Task requirements: Go through the listing below and count each line with the word "left" in it; return only the count.

[[ Data listing open ]]

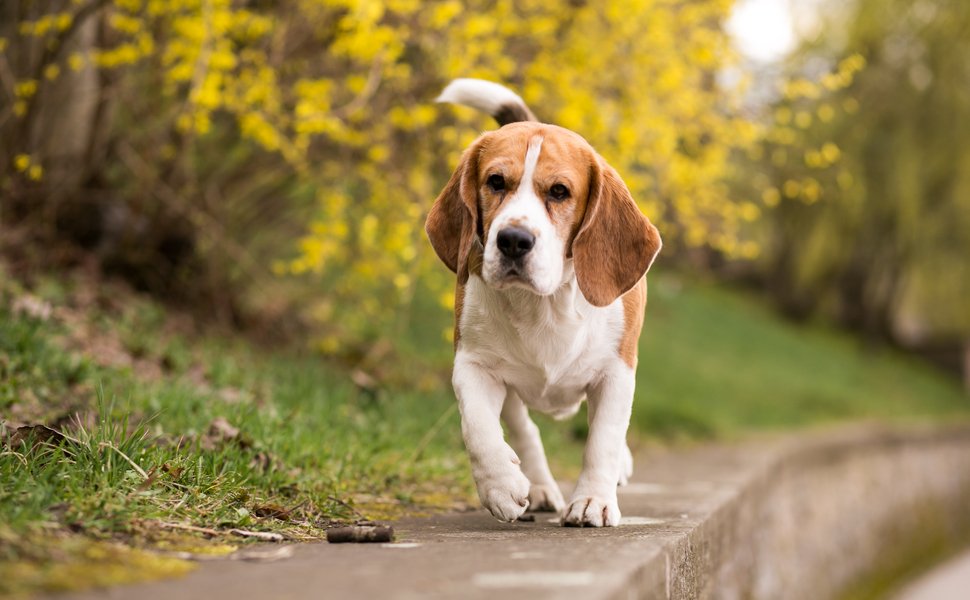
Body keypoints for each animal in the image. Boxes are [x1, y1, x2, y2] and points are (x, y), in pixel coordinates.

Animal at [428, 78, 660, 524]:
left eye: (559, 191)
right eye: (496, 182)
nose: (513, 240)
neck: (545, 303)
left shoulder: (617, 371)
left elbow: (603, 439)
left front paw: (593, 500)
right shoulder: (473, 363)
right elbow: (479, 428)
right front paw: (501, 486)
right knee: (521, 426)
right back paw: (535, 486)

[[ Data listing closed ]]

Written reply: 4